● **TASK STATEMENT**: Copy, exactly and without additions, every line in the records below from the one holding "Kiwia (2005) described" through the one holding "Sixteen large mammal", both ends included.

● **INFORMATION**:
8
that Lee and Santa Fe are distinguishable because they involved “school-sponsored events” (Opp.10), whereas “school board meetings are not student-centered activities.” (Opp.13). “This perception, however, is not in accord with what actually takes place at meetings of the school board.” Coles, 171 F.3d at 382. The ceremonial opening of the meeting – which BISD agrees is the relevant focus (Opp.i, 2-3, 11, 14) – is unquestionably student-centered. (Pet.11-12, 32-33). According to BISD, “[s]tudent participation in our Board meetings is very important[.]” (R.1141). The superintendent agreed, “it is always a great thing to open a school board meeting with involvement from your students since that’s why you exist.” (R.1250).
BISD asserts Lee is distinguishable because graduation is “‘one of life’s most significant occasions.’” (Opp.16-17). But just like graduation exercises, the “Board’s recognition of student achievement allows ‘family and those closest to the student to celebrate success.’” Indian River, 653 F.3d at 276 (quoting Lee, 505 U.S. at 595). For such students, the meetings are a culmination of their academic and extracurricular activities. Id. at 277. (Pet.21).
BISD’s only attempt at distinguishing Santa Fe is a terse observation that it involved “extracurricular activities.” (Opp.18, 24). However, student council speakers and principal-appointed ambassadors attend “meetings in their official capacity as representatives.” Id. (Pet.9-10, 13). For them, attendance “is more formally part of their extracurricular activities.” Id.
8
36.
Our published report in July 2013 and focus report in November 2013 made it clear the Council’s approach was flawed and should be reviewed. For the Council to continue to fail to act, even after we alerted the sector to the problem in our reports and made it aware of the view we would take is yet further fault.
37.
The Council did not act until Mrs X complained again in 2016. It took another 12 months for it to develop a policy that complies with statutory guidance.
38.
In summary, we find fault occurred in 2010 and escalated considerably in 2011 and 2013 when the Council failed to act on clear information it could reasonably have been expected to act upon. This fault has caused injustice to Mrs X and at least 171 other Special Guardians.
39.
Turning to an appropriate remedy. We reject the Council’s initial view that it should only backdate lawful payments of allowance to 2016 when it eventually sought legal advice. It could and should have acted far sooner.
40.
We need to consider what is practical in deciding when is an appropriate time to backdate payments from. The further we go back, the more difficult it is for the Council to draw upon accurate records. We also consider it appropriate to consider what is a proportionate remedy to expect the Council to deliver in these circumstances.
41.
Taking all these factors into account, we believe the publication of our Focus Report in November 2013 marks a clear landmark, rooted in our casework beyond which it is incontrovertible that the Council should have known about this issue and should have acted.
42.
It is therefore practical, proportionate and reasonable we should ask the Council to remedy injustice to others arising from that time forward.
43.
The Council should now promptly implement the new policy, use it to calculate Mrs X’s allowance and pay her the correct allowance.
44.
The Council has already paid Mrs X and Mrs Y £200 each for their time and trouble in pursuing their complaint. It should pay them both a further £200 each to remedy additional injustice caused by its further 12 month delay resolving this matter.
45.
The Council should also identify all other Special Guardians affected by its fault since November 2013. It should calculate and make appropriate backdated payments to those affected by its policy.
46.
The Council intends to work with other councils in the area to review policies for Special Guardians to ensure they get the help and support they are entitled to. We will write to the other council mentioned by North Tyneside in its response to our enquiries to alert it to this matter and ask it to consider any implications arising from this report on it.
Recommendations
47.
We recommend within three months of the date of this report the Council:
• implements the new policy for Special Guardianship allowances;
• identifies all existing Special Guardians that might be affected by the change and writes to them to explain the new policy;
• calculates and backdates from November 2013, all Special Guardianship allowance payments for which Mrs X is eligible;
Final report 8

* * *

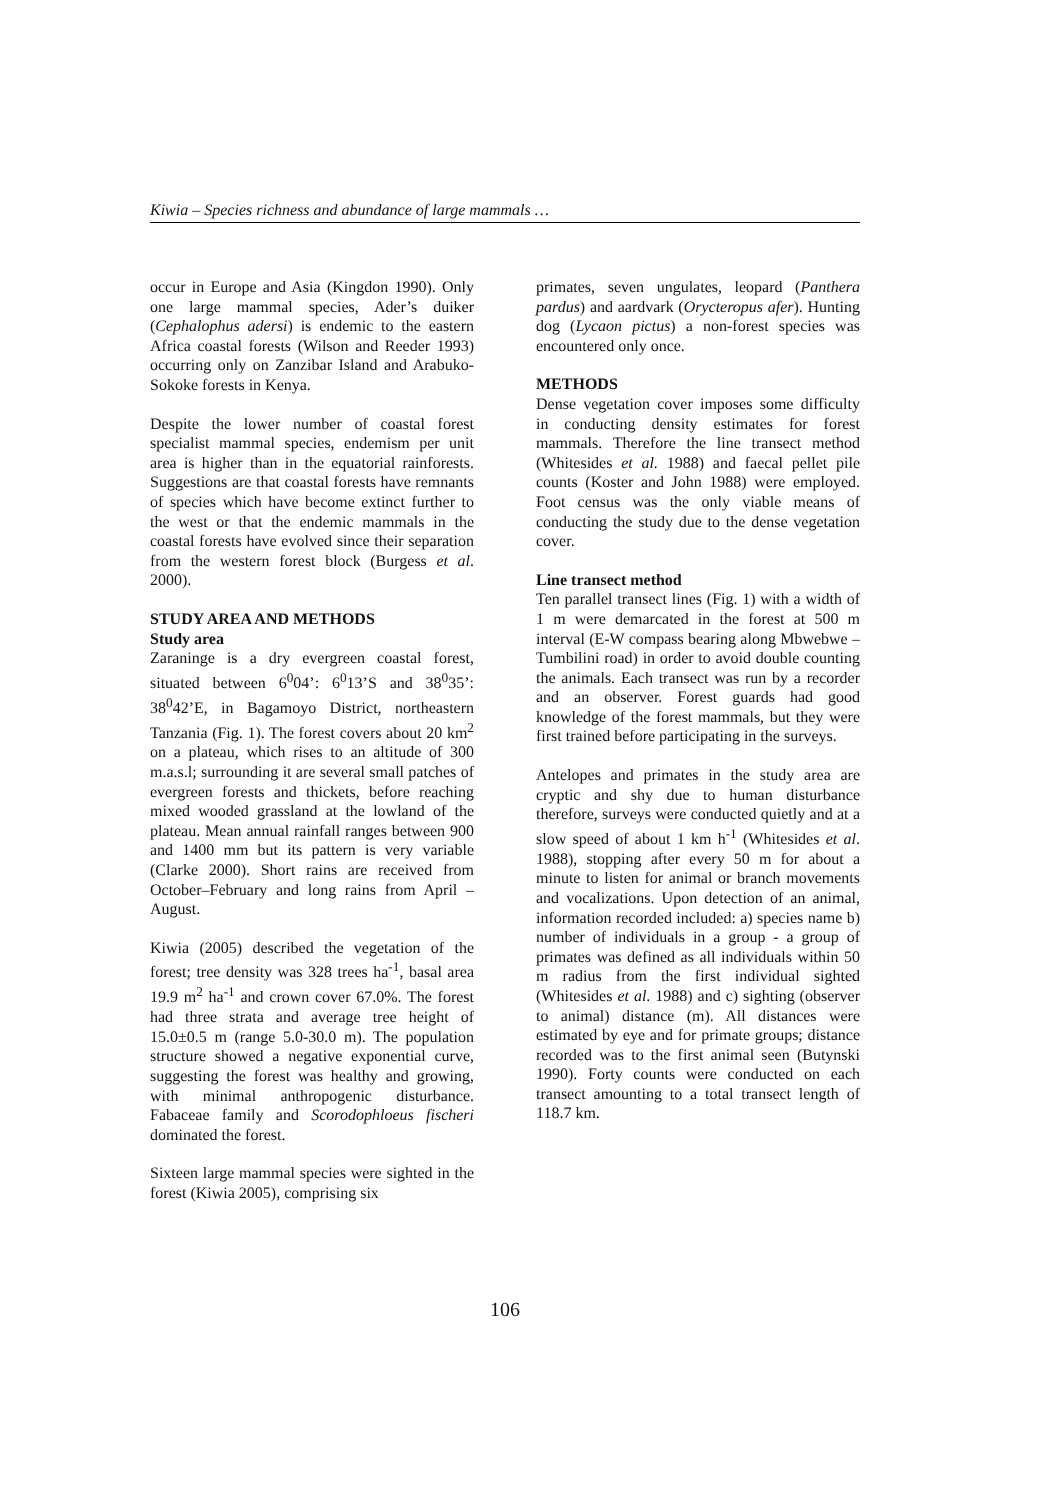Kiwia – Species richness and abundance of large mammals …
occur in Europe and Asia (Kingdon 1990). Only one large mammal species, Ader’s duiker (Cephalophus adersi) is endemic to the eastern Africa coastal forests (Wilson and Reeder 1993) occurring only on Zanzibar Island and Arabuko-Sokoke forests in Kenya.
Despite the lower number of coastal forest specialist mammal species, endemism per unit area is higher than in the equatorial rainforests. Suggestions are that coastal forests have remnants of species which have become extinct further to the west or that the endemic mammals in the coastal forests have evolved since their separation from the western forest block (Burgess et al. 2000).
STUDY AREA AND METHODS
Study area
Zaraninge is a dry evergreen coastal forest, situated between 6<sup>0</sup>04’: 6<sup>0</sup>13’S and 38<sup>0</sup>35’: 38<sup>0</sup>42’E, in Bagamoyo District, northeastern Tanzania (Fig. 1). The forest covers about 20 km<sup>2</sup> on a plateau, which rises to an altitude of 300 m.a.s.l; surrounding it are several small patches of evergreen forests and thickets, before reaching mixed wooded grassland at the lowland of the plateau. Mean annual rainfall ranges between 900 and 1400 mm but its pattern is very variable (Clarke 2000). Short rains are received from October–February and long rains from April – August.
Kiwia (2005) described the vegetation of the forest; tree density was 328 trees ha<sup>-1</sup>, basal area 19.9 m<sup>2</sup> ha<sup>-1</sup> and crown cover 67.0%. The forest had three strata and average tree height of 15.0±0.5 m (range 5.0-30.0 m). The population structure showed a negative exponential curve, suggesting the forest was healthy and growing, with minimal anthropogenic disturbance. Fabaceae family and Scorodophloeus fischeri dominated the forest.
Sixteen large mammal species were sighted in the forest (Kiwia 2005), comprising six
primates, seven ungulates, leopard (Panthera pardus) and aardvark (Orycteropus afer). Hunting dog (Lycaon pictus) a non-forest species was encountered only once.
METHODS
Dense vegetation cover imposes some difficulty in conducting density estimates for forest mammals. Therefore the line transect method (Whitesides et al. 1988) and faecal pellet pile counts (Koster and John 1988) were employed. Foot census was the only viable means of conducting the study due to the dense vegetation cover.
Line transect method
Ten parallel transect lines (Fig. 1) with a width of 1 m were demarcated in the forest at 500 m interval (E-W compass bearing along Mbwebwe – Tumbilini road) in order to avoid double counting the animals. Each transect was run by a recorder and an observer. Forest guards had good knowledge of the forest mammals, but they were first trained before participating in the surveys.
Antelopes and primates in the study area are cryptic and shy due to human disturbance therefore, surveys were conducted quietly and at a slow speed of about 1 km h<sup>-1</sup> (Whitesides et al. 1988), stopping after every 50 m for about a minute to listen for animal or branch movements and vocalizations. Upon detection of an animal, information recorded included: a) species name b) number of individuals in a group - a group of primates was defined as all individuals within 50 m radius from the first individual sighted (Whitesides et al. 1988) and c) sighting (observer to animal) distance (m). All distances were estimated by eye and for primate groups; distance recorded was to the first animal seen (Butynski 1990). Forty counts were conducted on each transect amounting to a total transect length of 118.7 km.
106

==

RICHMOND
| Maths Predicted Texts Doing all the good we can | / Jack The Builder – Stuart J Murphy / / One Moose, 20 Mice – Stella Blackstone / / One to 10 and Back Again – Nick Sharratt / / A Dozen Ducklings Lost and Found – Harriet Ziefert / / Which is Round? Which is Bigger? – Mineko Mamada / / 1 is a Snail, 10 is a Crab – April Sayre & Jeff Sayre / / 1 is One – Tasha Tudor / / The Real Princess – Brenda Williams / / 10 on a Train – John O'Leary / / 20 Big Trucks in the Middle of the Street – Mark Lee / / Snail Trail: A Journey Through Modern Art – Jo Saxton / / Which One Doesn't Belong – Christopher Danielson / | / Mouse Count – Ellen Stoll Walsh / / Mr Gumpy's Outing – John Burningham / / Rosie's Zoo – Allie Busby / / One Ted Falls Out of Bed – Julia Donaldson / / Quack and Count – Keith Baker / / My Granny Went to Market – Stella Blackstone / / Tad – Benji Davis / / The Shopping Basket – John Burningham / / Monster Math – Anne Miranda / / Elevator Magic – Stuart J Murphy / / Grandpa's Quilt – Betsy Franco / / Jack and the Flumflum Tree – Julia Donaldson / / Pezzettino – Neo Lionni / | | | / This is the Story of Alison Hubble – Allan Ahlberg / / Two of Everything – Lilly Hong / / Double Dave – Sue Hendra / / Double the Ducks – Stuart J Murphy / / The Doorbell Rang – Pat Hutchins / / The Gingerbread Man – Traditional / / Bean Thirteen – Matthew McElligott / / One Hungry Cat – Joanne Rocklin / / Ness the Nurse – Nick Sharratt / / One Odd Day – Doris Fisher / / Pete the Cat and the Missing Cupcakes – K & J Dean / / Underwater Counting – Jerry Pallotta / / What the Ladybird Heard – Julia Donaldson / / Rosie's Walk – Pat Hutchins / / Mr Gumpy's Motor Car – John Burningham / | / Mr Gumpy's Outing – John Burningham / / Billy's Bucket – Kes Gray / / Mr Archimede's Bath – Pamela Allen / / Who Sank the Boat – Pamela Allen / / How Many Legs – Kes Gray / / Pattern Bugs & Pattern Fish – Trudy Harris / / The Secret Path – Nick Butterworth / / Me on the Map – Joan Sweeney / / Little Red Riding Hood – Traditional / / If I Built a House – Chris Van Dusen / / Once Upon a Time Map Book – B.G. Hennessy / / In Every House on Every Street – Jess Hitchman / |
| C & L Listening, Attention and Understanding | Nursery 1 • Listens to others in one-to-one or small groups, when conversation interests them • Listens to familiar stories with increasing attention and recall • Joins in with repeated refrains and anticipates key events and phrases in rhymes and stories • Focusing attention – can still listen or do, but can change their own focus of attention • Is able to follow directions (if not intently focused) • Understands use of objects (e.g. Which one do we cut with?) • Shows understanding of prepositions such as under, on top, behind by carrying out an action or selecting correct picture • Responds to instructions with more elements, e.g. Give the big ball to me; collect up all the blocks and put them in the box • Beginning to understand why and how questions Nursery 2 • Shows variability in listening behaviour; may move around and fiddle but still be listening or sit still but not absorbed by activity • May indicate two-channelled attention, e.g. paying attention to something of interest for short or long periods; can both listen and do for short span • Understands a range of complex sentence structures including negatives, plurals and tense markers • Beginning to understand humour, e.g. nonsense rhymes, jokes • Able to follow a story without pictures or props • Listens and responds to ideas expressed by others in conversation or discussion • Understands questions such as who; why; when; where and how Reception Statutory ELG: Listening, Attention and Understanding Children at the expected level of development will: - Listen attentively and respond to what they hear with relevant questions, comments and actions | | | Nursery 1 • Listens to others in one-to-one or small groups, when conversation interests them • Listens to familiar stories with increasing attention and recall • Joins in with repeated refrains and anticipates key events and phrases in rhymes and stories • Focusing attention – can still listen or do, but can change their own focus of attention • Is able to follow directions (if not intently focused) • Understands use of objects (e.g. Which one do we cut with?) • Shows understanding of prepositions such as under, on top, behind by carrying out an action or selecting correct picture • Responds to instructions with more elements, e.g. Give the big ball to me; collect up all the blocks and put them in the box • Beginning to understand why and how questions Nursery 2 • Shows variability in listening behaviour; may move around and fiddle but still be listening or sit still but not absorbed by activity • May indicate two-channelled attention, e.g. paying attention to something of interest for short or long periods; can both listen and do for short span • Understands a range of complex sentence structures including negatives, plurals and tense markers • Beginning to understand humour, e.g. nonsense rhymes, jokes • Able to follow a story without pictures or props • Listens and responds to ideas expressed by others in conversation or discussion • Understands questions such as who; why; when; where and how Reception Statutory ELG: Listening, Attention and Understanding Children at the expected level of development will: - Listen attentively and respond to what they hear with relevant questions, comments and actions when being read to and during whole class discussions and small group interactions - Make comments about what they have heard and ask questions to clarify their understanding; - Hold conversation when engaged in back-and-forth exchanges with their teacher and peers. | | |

● **TASK ANSWER**:
Kiwia (2005) described the vegetation of the forest; tree density was 328 trees ha<sup>-1</sup>, basal area 19.9 m<sup>2</sup> ha<sup>-1</sup> and crown cover 67.0%. The forest had three strata and average tree height of 15.0±0.5 m (range 5.0-30.0 m). The population structure showed a negative exponential curve, suggesting the forest was healthy and growing, with minimal anthropogenic disturbance. Fabaceae family and Scorodophloeus fischeri dominated the forest.
Sixteen large mammal species were sighted in the forest (Kiwia 2005), comprising six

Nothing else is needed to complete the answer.